There is a famous episode in Mormon history when Orson Pratt and Brigham Young were having a very public debate over various points of doctrine. One of the many things they disagreed about was whether or not God was increasing in knowledge and learning new truths. Brigham taught that God does learn new truths and eventually laid the smackdown on Orson by way of a first presidency message denouncing Orson’s opposing view. Ironically, Orson’s view is probably the prevalent one in the church today, mostly because of folks like JFSII and BRM.
If I correctly recall my reading of Evidences and Reconciliations, Widtsoe argued that God’s omniscience is like having a knowledge of all the numbers zero through ten (he knows everything), but that those numbers could be combined in an infinite number of ways (knowledge is unbounded). Like most analogies, this one seems slick until you realize that it doesn’t mean a thing. Widtsoe doesn’t say what the numbers represent or what the analog to combining numbers is, so the analogy obfuscates more than it enlightens.
Eugene England wrote a paper arguing that God knows all truths within a “sphere” but that there are more truths in a higher sphere which God continues to learn. This time around, the smackdown went the other direction as England was famously rebuked by Bruce R. McConkie in a private letter (which became very public) in which McConkie quoted his own Seven Deadly Heresies speech in which he called Brigham’s doctrine “false — utterly, totally, and completely.”
Given our love for the topic of freedom and foreknowledge at NCT, we have discussed this topic from the standpoint of God’s foreknowledge several times in the past. If God does not know the future (as has been argued here) then this would be one way in which his knowledge is limited. But, this potential limitation doesn’t really get at the interesting part of the Brigham/Orson debate. Recently, I started thinking about this problem of God’s knowledge in the context of information theory. Specifically, I have been been wondering where God stores all this information he proportedly knows.
The Interesting Part
Two Mormon doctrines seem particularly relevant here. The first is the fundamental materialism implied by D&C 131:7 which states that “there is no such thing as immaterial matter. All spirit is matter.” The second is the doctrine that God has a physical body. These two doctrines create fascinating issues in the realm of information theory. The fundamental problem is that it takes space to store information. It must be written down in books or stored on computer hard drives or captured in physical brains. The doctrine that all spirit is matter implies that not even God can get around this limitation. Information takes up space.

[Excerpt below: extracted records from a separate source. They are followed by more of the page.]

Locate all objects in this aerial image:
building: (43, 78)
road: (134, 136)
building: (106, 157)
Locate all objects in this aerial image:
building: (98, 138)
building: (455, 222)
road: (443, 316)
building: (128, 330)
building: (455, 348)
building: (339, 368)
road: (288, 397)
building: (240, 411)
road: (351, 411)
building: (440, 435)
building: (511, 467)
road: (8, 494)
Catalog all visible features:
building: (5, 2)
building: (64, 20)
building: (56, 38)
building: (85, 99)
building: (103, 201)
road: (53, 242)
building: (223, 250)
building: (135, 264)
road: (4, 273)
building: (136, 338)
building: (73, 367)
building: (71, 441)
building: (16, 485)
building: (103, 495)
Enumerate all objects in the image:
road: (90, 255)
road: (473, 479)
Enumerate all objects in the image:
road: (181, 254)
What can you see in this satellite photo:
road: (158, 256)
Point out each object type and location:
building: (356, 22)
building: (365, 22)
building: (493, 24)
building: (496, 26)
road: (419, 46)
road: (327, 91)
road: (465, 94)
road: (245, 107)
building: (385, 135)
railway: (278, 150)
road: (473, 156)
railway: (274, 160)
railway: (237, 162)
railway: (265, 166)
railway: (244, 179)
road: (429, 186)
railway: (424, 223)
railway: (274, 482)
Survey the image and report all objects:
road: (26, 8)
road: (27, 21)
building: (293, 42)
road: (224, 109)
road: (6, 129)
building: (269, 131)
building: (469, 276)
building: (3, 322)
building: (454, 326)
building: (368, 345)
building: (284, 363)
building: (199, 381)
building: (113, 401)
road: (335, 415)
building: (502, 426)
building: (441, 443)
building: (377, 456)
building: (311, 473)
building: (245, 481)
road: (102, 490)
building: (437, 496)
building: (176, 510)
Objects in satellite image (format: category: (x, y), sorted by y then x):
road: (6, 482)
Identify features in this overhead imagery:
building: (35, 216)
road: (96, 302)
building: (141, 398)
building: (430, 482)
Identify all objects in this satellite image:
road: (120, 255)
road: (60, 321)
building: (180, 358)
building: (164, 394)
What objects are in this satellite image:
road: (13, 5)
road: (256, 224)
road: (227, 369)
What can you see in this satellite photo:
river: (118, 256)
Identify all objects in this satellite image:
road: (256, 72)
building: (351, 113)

Our experience with computers over the last 40 years has demonstrated that a LOT of information can be compressed and sqashed into remarkably small spaces. Of course we must assume that God can squish it into even more compact spaces then we can. But is there a limit? It seems that there must be. Consider what it means for God to know everything about the current state of the universe. The key word to consider is the word everything. Even when we think we are storing a lot of information about something, we are in reality only storing a very small fraction of what we usually conceive of as everything.
Just about the most compact storage system we can imagine right now is using single electrons as a “bit” of binary data, using the spin to indicate either a logical 1 or 0. This would provide orders of magnitude more compression than we can acheive today. However, if the everything God knows includes the current spin state of every electron, we have a problem. After all, we will need an electron to store this spin state and the smallest thing we have to store it is an electron in a given spin state. That doesn’t leave any electrons for storing other information. When we add the element of time, things get much worse. Now that I have every electron in the universe busy storing it’s current spin state, where will I store all the spin states of electrons in the next moment? Hmmm.
Leaving aside the problem of where to store all the information, it is interesting to consider this problem in relation to God’s brain. God’s brain can only store a finite amount of information at any given time since it occupies a finite space and we are assuming that there is no such thing as the infinite compression of information. So, it seems that God must have some way of storing information outside of his brain. Maybe he devotes certain universes to data storage doesn’t worry about storing the information about the “data center” universes. I don’t know what format he would use, but I hope it is not books; books take too long to read. Hopefully he can store it in “brain” format so he can just bring it in from disk directly to his brain, sort of like how they taught Neo jujitsu in the Matrix.
However he does it, I don’t think it is feasible to say that God has everything about the infinite past available to him from local storage in his own brain (cf D&C 130:9-10). In fact, the part about the past being infinite pretty much seals the deal. But then, as I think about it, I wonder why it would be imporant for God to know everything from the infinite past anyway. I also wonder if it is important for God to know the spin states of every electron in present. It just seems to me that there is lots of information that doesn’t matter. Why wouldn’t God use the same trick that we do by focusing on and storing only the information that is important for him to know in order to accomplish his plans and designs? It will probably come as no surprise that this is what I think God does.
So, in conclusion, in addition to not believing that God knows the future, I don’t believe he knows everything about the present, and certainly not everything about the infinite past. What say you? Surely there is something in the rambling above you can comment on if you give it a shot. Don’t let me down.